1. Field of the Invention
This invention relates to the field of public-key cryptography. More specifically, it is directed to a combined and improved public key encryption and digital signature scheme.
2. Background of the Invention
Cryptography essentially provides confidentiality, authentication, integrity and non-repudiation for communication between different parties over public communication channels.
In a public-key scheme, each user has a key pair consisting of a public key that is made publicly available, and a private key that is kept secret. The two keys are related by a hard one-way function, so as to make it infeasible to determine the private key from the public key. The public-key scheme allows a signature in the form of a digital signature to accompany a message.

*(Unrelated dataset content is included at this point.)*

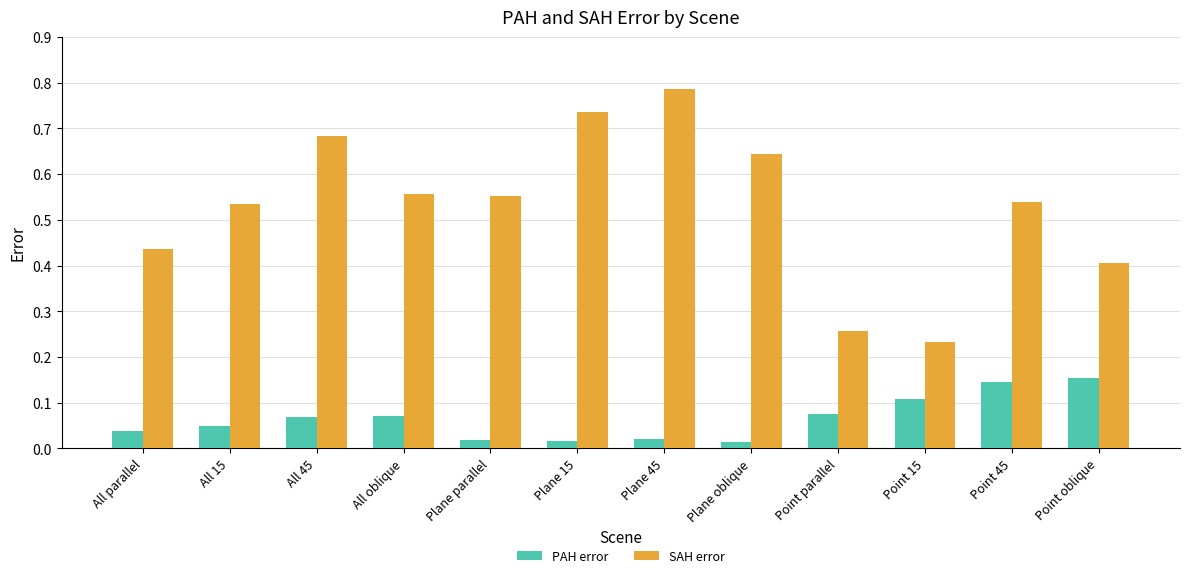

Which series changed the most between All oblique and Point oblique?

SAH error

In the public-key environment, there are preferably three major processes. First, there is the certification process. A certificate authority creates a certificate that binds a user identity to the public key. A certificate repository provides a database of certificates where the public can access and retrieve the public key information of participants. In addition, there is a registration authority that acts as an assistant to the certificate authority. In essence, the registration authority is used to validate the binding. The second process is the encryption scheme that essentially converts a plaintext message into a ciphertext message. The third process is a digital signature process. The present invention relates specifically to the latter process and how it may be combined with the encryption process.
A digital signature is a cryptographic primitive that provides a means for a user or an entity to bind its identity to a piece of information. A digital signature of a message is a sequence of bytes dependent on some secret known only to the signer, and, additionally, on the content of the message being signed. Such signatures must be verifiable, if a dispute arises as to whether a party signed a document. The process of signing entails transforming the message and a key unique to a particular user into a tag called a digital signature. A digital signature may be used to prove the identity of the sender and the integrity of data. To verify the digital signature, a recipient of a digitally signed message can use a verification rule associated with the digital signature scheme. Any attempt to modify the contents of the message or forge a signature will be detected when the signature is verified.
Each of the above stages requires a certain degree of undesirable computational processing and a certain degree of byte-size overhead associated in the transmission of a communication to make the overall public-key process secure.
Therefore, there remains an on going desire to reduce the additional byte and processing overhead associated with the public-key system while at the same time, not reducing the effectiveness of the public-key system.